*DIRECTIONS:* Select the lines below containing the word "JSON".

*** RECORDS SHOWN ***

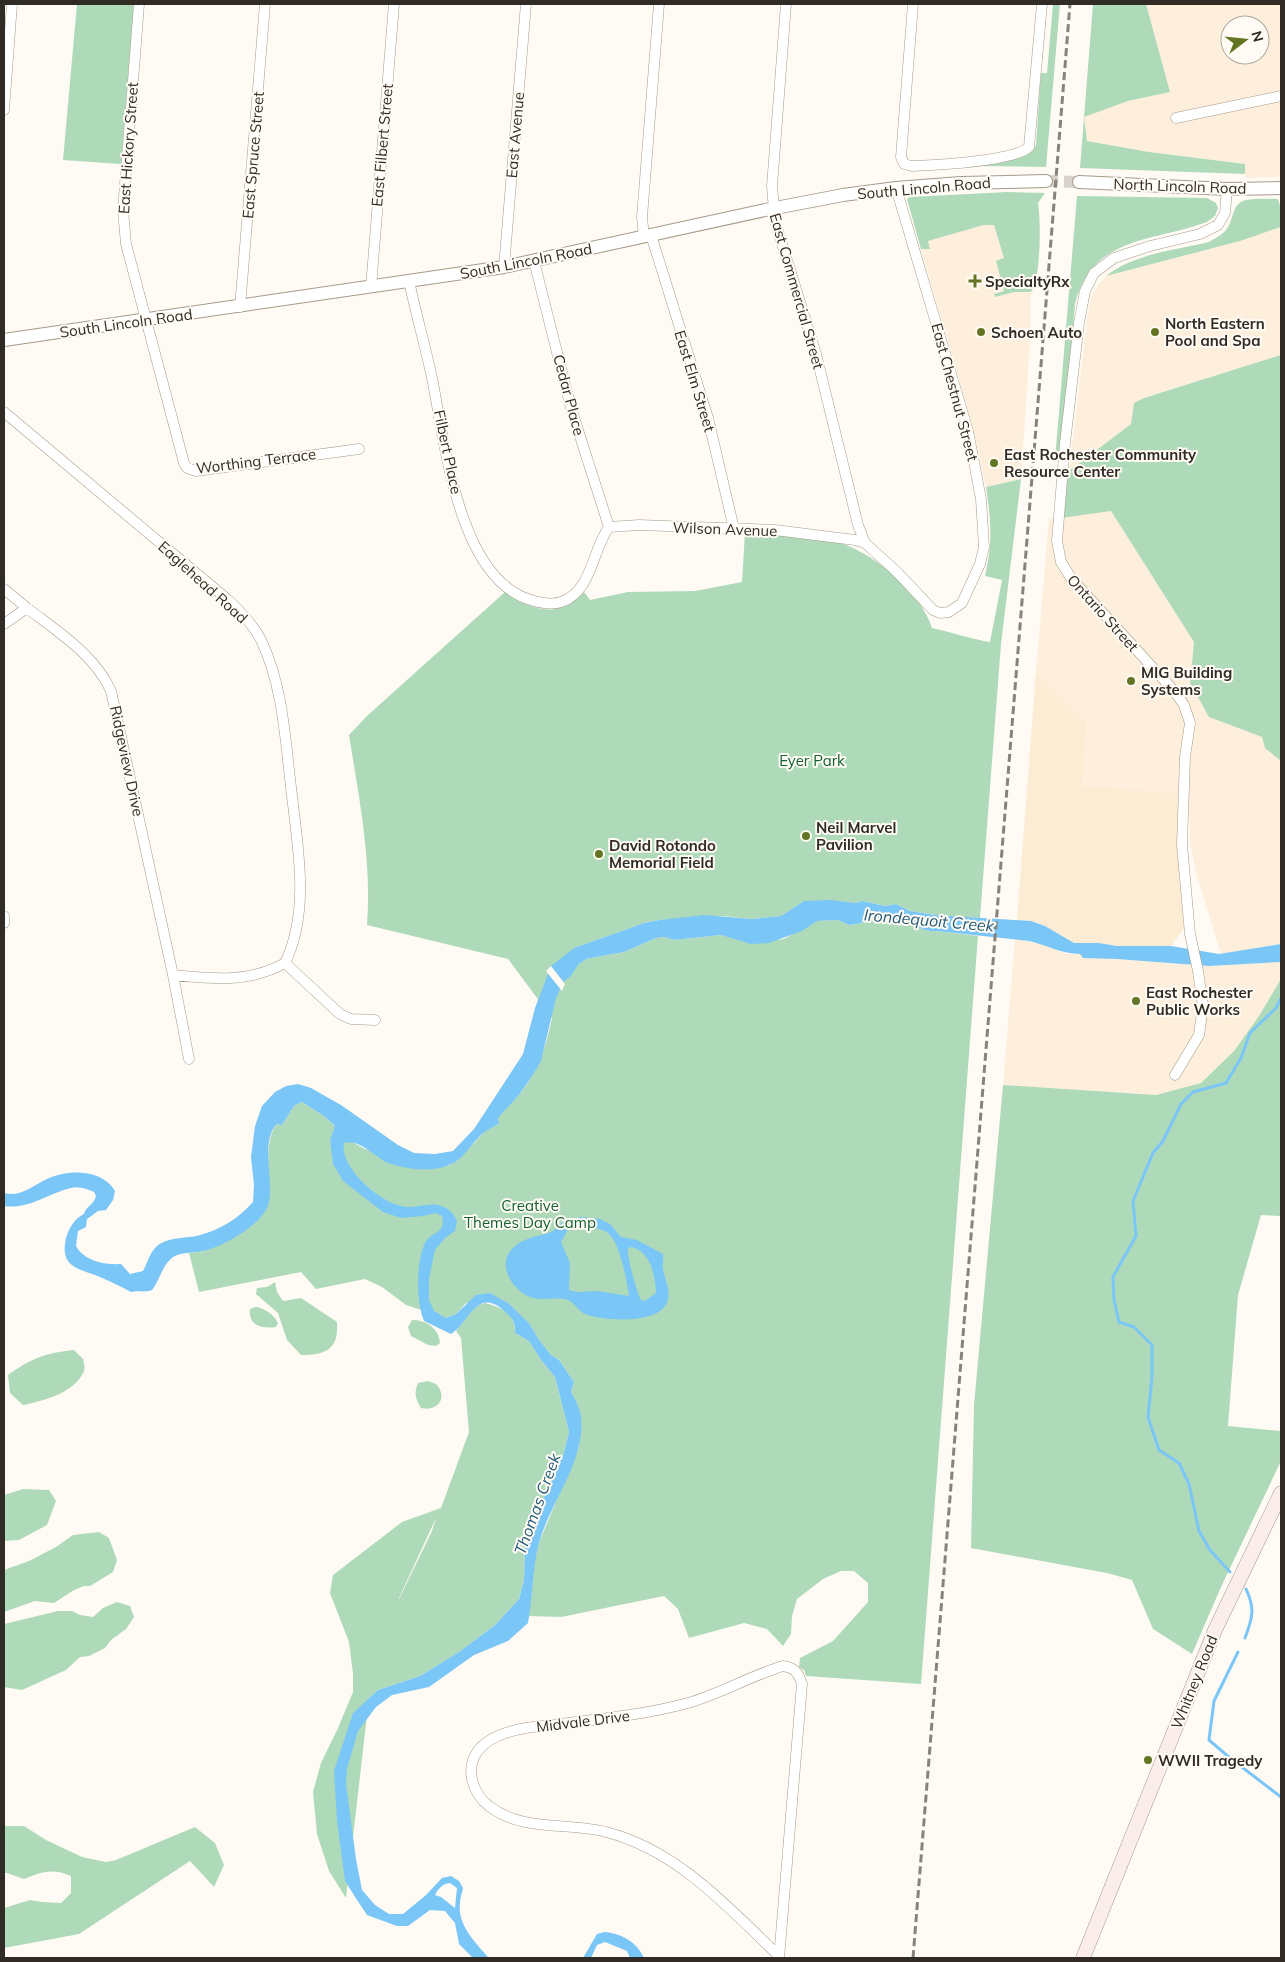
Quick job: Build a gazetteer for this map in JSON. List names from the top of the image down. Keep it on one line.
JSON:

*** End of RECORDS SHOWN ***
*** RECORDS SHOWN ***

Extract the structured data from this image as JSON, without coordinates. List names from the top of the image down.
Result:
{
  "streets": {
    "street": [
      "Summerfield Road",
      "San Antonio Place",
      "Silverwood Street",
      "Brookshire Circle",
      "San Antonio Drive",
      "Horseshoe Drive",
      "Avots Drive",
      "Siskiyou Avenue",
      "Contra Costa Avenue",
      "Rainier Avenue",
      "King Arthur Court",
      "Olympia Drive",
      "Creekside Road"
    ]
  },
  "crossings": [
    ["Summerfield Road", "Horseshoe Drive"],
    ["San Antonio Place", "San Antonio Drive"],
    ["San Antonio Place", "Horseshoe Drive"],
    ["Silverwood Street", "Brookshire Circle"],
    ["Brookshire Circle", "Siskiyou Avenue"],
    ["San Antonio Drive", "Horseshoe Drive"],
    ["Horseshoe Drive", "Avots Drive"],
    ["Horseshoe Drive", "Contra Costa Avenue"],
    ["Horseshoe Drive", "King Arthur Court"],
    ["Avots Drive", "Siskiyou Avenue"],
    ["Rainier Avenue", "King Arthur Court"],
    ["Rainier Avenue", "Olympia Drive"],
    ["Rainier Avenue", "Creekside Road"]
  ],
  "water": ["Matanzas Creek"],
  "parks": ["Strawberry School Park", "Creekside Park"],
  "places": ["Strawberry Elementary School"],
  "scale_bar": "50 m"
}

*** End of RECORDS SHOWN ***
*** RECORDS SHOWN ***

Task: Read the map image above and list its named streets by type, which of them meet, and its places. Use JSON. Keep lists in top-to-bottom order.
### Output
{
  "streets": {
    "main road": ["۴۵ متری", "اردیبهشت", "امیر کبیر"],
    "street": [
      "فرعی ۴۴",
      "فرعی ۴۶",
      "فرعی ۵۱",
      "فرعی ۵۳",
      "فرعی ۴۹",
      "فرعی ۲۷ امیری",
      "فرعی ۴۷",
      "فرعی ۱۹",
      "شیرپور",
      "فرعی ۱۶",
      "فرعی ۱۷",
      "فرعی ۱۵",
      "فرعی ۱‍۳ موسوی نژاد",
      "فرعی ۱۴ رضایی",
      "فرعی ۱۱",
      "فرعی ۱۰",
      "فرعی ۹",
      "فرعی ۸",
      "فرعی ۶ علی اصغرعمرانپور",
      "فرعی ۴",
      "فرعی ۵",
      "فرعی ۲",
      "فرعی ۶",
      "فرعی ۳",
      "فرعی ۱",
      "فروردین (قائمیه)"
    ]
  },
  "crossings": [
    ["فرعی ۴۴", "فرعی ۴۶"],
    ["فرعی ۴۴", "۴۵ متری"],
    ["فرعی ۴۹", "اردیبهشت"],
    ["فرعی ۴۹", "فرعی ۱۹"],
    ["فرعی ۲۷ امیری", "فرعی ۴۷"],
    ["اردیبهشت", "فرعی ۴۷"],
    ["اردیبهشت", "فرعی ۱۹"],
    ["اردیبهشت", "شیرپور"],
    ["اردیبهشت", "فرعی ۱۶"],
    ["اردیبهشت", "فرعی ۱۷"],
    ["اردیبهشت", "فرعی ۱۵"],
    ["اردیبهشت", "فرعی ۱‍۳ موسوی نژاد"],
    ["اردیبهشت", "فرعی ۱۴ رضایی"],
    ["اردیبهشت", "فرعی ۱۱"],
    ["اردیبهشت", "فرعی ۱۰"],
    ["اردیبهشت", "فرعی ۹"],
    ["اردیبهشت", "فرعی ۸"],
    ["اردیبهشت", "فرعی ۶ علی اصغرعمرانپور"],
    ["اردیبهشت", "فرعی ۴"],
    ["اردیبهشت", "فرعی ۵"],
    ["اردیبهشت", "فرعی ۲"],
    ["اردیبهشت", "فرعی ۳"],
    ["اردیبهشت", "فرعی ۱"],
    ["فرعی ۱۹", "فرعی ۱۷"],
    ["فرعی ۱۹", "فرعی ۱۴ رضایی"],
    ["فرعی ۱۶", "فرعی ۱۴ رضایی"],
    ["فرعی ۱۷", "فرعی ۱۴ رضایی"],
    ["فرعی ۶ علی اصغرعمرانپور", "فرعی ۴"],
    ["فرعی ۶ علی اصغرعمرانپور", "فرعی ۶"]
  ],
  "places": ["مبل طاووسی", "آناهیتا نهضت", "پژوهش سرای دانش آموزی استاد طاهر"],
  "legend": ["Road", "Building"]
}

*** End of RECORDS SHOWN ***

*TASK RESPONSE:*
Quick job: Build a gazetteer for this map in JSON. List names from the top of the image down. Keep it on one line.
JSON:
Extract the structured data from this image as JSON, without coordinates. List names from the top of the image down.
Task: Read the map image above and list its named streets by type, which of them meet, and its places. Use JSON. Keep lists in top-to-bottom order.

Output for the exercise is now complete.